# To do:
The number of lines containing the word "const" is all you should give; count them in the records below.

[[ Entries provided open ]]

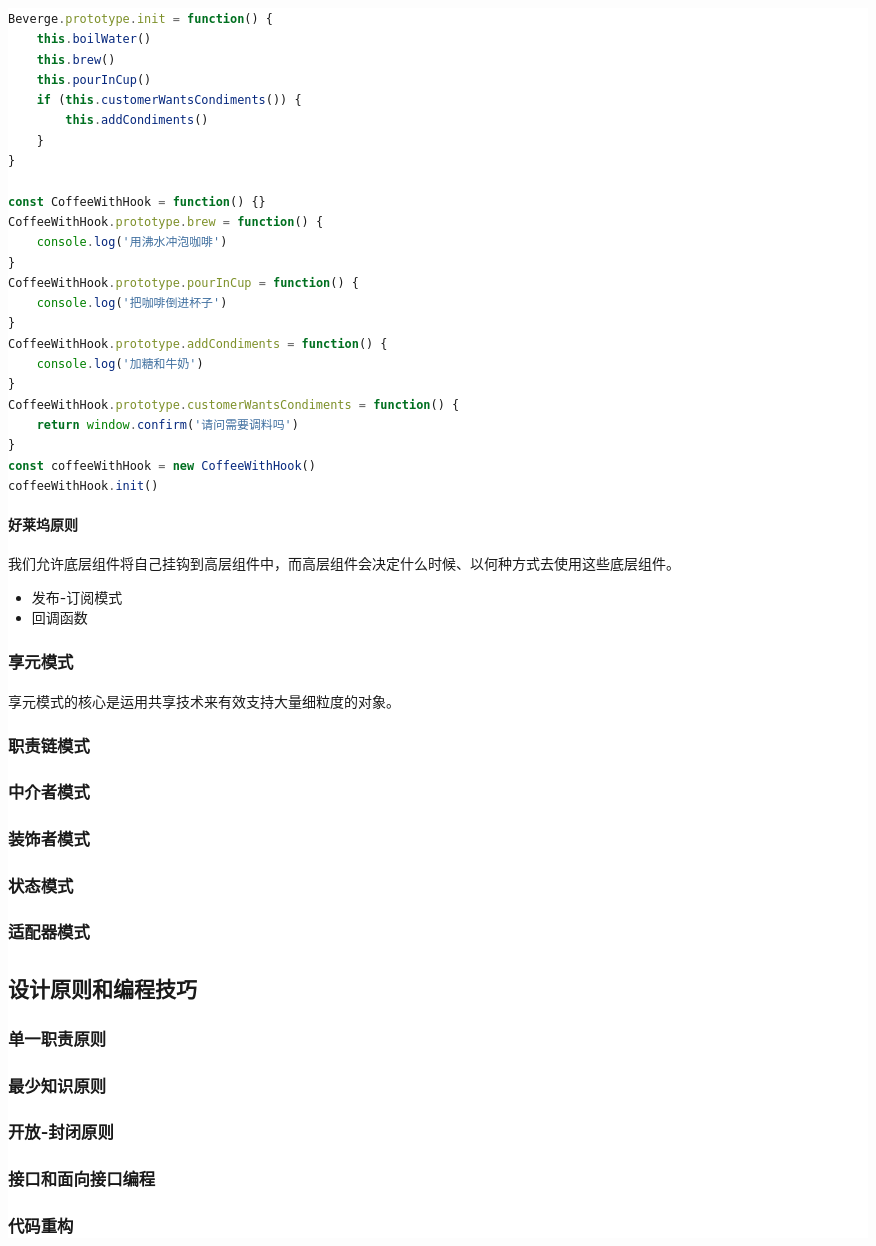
 ```js
Beverge.prototype.init = function() {
    this.boilWater()
    this.brew()
    this.pourInCup()
    if (this.customerWantsCondiments()) {
        this.addCondiments()
    }
}

const CoffeeWithHook = function() {}
CoffeeWithHook.prototype.brew = function() {
    console.log('用沸水冲泡咖啡')
}
CoffeeWithHook.prototype.pourInCup = function() {
    console.log('把咖啡倒进杯子')
}
CoffeeWithHook.prototype.addCondiments = function() {
    console.log('加糖和牛奶')
}
CoffeeWithHook.prototype.customerWantsCondiments = function() {
    return window.confirm('请问需要调料吗')
}
const coffeeWithHook = new CoffeeWithHook()
coffeeWithHook.init()
```

#### 好莱坞原则

我们允许底层组件将自己挂钩到高层组件中，而高层组件会决定什么时候、以何种方式去使用这些底层组件。

*   发布-订阅模式
*   回调函数

### 享元模式
享元模式的核心是运用共享技术来有效支持大量细粒度的对象。

### 职责链模式

### 中介者模式

### 装饰者模式

### 状态模式

### 适配器模式

## 设计原则和编程技巧

### 单一职责原则

### 最少知识原则

### 开放-封闭原则

### 接口和面向接口编程

### 代码重构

[[ Entries provided closed ]]

# Answer box:
2